Archontakis-Barakakis Paraschos, Mavridis Theodoros, Chlorogiannis David-Dimitris, Barakakis Georgios, Laou Eleni, Sessler Daniel I, Gkiokas George, Chalkias Athanasios
Department of Medicine, Redington-Fairview General Hospital, Skowhegan, Maine, USA.
Department of Neurology, Tallaght University Hospital (TUH)/The Adelaide and Meath Hospital incorporating the National Children's Hospital (AMNCH), Dublin, Ireland.
Clin Transl Med. 2025 Jan;15(1):e70136. doi: 10.1002/ctm2.70136.
The gastrointestinal tract can be deranged by ailments including sepsis, trauma and haemorrhage.

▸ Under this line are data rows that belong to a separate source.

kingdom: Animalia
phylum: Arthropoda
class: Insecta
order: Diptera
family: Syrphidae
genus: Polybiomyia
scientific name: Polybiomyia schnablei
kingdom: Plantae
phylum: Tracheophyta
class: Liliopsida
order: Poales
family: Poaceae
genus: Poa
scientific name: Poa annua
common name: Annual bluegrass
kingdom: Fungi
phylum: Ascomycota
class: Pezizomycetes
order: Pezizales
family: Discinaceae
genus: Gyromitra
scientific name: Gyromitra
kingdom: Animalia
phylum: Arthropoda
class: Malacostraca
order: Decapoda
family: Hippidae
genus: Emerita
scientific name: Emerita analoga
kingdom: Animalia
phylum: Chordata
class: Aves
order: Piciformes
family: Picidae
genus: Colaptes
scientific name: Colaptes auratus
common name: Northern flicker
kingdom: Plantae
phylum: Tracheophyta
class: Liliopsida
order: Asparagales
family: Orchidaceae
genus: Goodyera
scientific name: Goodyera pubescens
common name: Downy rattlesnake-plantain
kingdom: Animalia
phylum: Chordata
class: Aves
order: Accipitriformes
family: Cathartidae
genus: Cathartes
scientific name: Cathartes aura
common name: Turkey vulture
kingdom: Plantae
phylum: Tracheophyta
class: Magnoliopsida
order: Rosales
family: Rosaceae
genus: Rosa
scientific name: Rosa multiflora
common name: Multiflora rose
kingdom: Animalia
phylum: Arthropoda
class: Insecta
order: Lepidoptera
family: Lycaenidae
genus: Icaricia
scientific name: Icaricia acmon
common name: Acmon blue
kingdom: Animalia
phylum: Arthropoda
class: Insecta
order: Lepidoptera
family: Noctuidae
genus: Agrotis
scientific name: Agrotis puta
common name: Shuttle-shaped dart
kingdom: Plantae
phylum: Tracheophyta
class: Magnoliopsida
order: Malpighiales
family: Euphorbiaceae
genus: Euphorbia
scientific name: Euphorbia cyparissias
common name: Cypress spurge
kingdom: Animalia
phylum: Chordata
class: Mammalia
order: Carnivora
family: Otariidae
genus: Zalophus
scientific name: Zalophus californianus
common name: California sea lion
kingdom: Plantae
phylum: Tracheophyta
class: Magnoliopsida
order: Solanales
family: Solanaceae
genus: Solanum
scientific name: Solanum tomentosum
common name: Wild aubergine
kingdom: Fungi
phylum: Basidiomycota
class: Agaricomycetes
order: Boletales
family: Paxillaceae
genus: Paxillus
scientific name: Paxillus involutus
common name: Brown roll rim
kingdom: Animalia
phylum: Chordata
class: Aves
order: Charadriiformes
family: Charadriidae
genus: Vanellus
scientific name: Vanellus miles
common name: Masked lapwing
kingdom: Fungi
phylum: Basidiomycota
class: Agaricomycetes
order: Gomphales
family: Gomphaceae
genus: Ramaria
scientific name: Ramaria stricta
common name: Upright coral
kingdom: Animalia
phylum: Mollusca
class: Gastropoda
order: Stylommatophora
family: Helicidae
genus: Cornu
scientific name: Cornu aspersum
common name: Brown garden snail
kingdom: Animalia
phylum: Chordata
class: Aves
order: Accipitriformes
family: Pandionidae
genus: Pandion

Ischaemic injury provokes a common constellation of microscopic and macroscopic changes that, together with the paradoxical exacerbation of cellular dysfunction and death following restoration of blood flow, are collectively known as ischaemia-reperfusion injury (IRI). Although much of the gastrointestinal tract is normally hypoxemic, intestinal IRI results when there is inadequate oxygen availability due to poor supply (pathological hypoxia) or abnormal tissue oxygen use and metabolism (dysoxia). Intestinal oxygen uptake usually remains constant over a wide range of blood flows and pressures, with cellular function being substantively compromised when ischaemia leads to a >50% decline in intestinal oxygen consumption. Restoration of perfusion and oxygenation provokes additional injury, resulting in mucosal damage and disruption of intestinal barrier function. The primary cellular mechanism for sensing hypoxia and for activating a cascade of cellular responses to mitigate the injury is a family of heterodimer proteins called hypoxia-inducible factors (HIFs). The HIF system is connected to numerous biochemical and immunologic pathways induced by IRI and the concentration of those proteins increases during hypoxia and dysoxia. Activation of the HIF system leads to augmented transcription of specific genes in various types of affected cells, but may also augment apoptotic and inflammatory processes, thus aggravating gut injury. KEY POINTS: During intestinal ischaemia, mitochondrial oxygen uptake is reduced when cellular oxygen partial pressure decreases to below the threshold required to maintain normal oxidative metabolism. Upon reperfusion, intestinal hypoxia may persist because microcirculatory flow remains impaired and/or because available oxygen is consumed by enzymes, intestinal cells and neutrophils.
胃肠道会因败血症、创伤和出血等疾病而紊乱。缺血性损伤会引发一系列常见的微观和宏观变化,再加上血流恢复后细胞功能障碍和死亡的反常加剧,这些变化统称为缺血再灌注损伤(IRI)。尽管胃肠道的大部分区域通常处于低氧状态,但当由于供应不足(病理性缺氧)或异常的组织氧利用和代谢(氧利用障碍)导致氧供应不足时,就会发生肠道IRI。在广泛的血流和压力范围内,肠道氧摄取通常保持恒定,当缺血导致肠道氧消耗下降>50%时,细胞功能会受到实质性损害。灌注和氧合的恢复会引发额外的损伤,导致粘膜损伤和肠屏障功能破坏。感知缺氧并激活一系列细胞反应以减轻损伤的主要细胞机制是一类称为缺氧诱导因子(HIFs)的异二聚体蛋白家族。HIF系统与IRI诱导的众多生化和免疫途径相关,并且这些蛋白的浓度在缺氧和氧利用障碍期间会增加。HIF系统的激活会导致各种受影响细胞中特定基因的转录增加,但也可能会增强凋亡和炎症过程,从而加重肠道损伤。要点:在肠道缺血期间,当细胞氧分压降至维持正常氧化代谢所需的阈值以下时,线粒体氧摄取会减少。再灌注时,肠道缺氧可能会持续存在,因为微循环血流仍然受损和/或因为可用氧被酶、肠道细胞和中性粒细胞消耗。